Note: If your original ISO files are still available, and you haven't upgraded from
the original installation, you can reuse your original files. However, if you have upgraded your
original deployment, you must create your ISO files by using the version of apicup
that corresponds to the version of API Connect that you want to
restore to.
- Deploy the files into the replacement VMs. See Deploying the management subsystem OVA file.
- Verify the deployment. See Verify installation of the management subsystem.
Important:
For S3, the recovery remains in an intermediate state until the restore is complete, and Postgres
wal files might cause serious disk issues. To avoid this possibility, continue immediately with the
next step.
Note that if you delay completion of the restore:
- Health check might fail. In this case, you can still proceed to the next step and perform a
restore.
- Postgres wal files might cause problems by consuming all disk space. In this case, you must either:
- Re-install the system, prepare again for disaster recovery, and perform the restore.
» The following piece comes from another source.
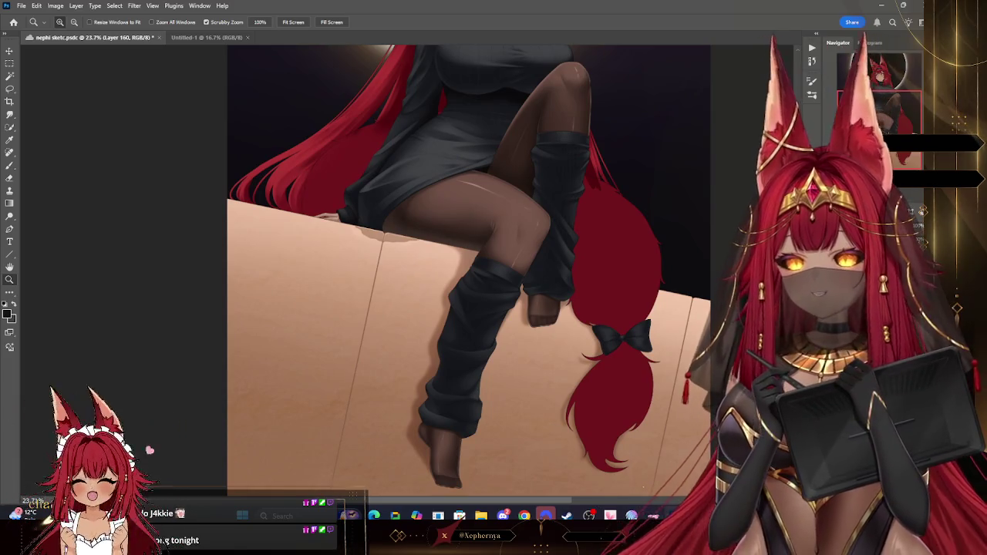
pyautogui.moveTo(627, 433); pyautogui.dragTo(525, 199)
- Or increase disk space so that the system returns to a stable state, and then proceed with the
restore.
- Once your Management subsystem is ready, confirm the backup ID noted in Step 1 is
present on the sftp or s3 server.
- After a few moments, confirm there is a
ManagementBackup
of type
record
and it's backup ID matches with the backup ID noted in Step 1.
You can list the management backups
using:
apicup subsys list-backups <subsystem_name>
For example:
NAME STATUS ID CLUSTER SUBSYSTEM TYPE CR TYPE AGE
mgmt-backup-8hqqg Ready 20200826-161301F management-82b290a2-postgres management full record 40s
- Perform a Management Restore using the name of the backup CR that has the ID you want to
restore.
For example, for ID 20200826-161301F
the backup CR name is
mgmt-backup-8hqqg
.
For instructions on how to restore, see Restoring the management subsystem.
Once the Management Restore has completed and the database is running again, the data of the old
Management subsystem will be successfully restored onto the new Management subsystem. Manual and
scheduled backups should perform as normal once again.
What to do next
You should now complete the recovery steps
for the Developer Portal
subsystem on VMware, see Recovering the Developer Portal subsystem on VMware.